I am trying to figure out the CO2 saturation in my planted tank.

My KH is 60 mg/l and the PH is 7.4 I really do not think I have enough injected CO2.

The GH is 80 mg/l (slightly soft?)


Thankx, lakerat37


----------



## Salt (Apr 5, 2005)

"Degree" is a German measurement based on the measurement of calcium in calcium oxide. One degree equals an equivalent of 10 ppm of calcium oxide.

Based on atomic weights, 10 ppm of calcium oxide is 7.15 ppm of calcium and 2.85 ppm of oxygen.

To carry this over to calcium carbonate so that you also get 7.15 ppm of calcium, you need 17.86 ppm of calcium carbonate. This contains 7.15 ppm of calcium and 10.71 ppm of carbonate.

In order to convert correctly, you need to know which standard your test kit is measuring. If its ppm reading is equivalent to calcium carbonate, then dividing its result by 17.86 will yield degrees of hardness. If its ppm reading is equivalent to calcium oxide, then dividing its result by 10 will yield degrees of hardness.


----------



## Laith (Sep 4, 2004)

No, you definitely don't have enough CO2...

60mg/l of KH divided by 17.86 gives you a KH of 3.4. At a pH of 7.4, you get a CO2 level of 4mg/l which is basically what you would have with *no* CO2 injection.

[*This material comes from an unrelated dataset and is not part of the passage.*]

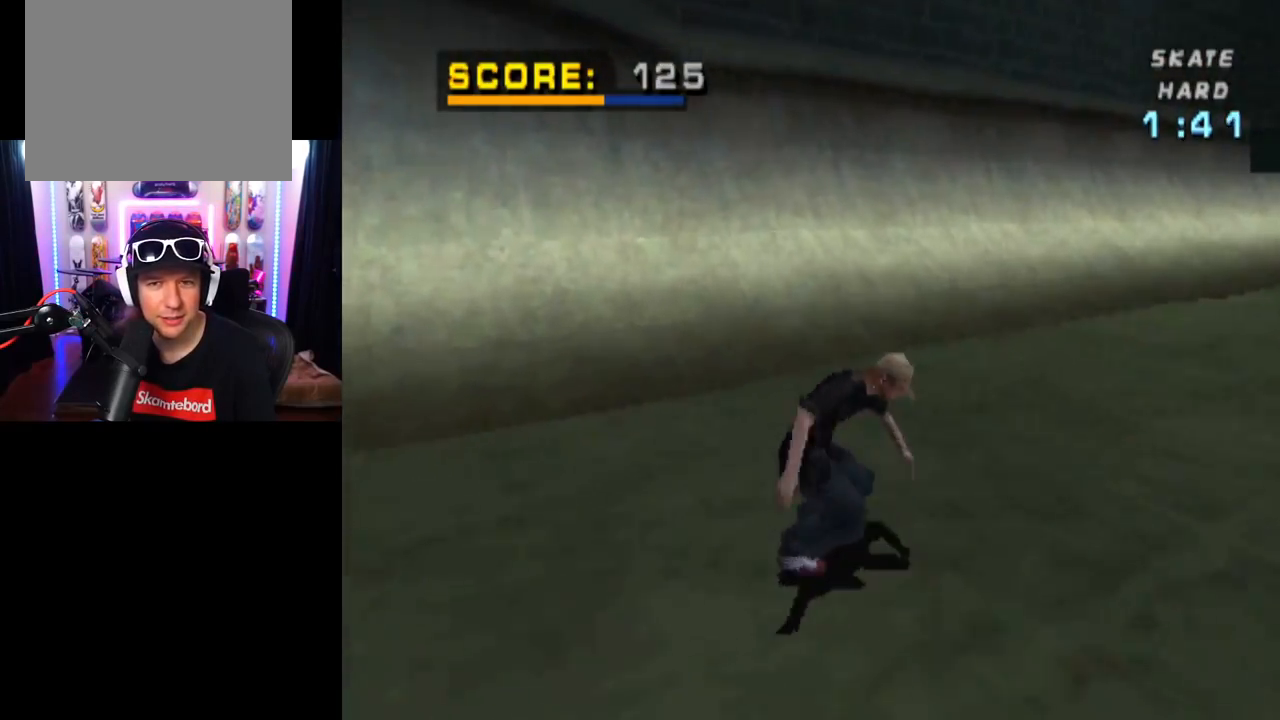
{"buttons": ["CROSS"], "left_stick": "center", "right_stick": "center", "events": [[167, "DPAD_RIGHT", "up"], [334, "DPAD_UP", "down"], [434, "DPAD_UP", "up"]]}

If the reading is given in equivalence to Calcium Oxide (which test kits do this by the way... never heard of it) you'd have a KH of 6. This give you CO2 at 7mg/l; still way too low.

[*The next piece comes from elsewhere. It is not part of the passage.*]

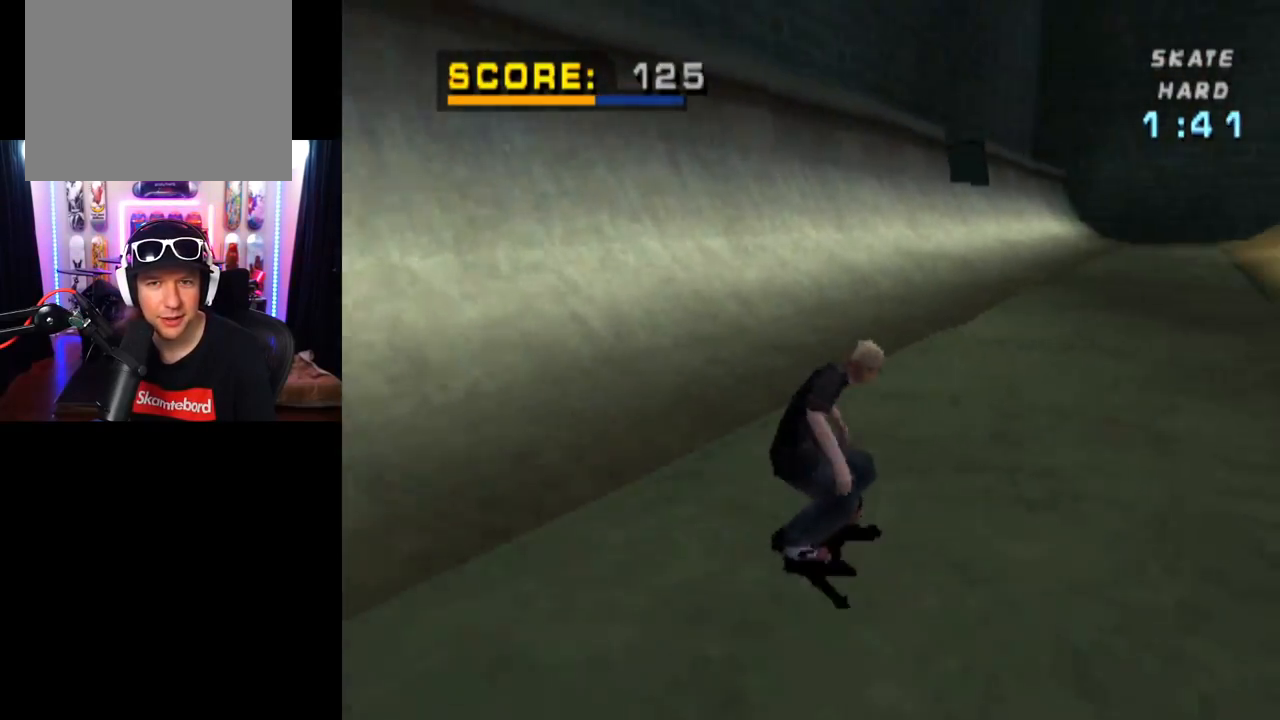
{"buttons": ["CROSS"], "left_stick": "center", "right_stick": "center", "events": [[33, "DPAD_UP", "down"], [150, "DPAD_UP", "up"], [267, "DPAD_UP", "down"], [400, "DPAD_UP", "up"]]}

I'd say you have an issue with the way you diffuse your CO2 into your tank...


----------



## JaySilverman (Jun 19, 2005)

mg/l = ppm

You currently have like 4 ppm of co2 in your tank. Add more co2 till you get your PH down to 6.5

With a KH of 60 ppm and a PH of 6.5 you would have at least 30 ppm of CO2 which is where you want to be.


----------



## lakerat37 (Aug 4, 2005)

Thankx guys! This helps alot...time to crank up the bubble counter.

lakerat37


----------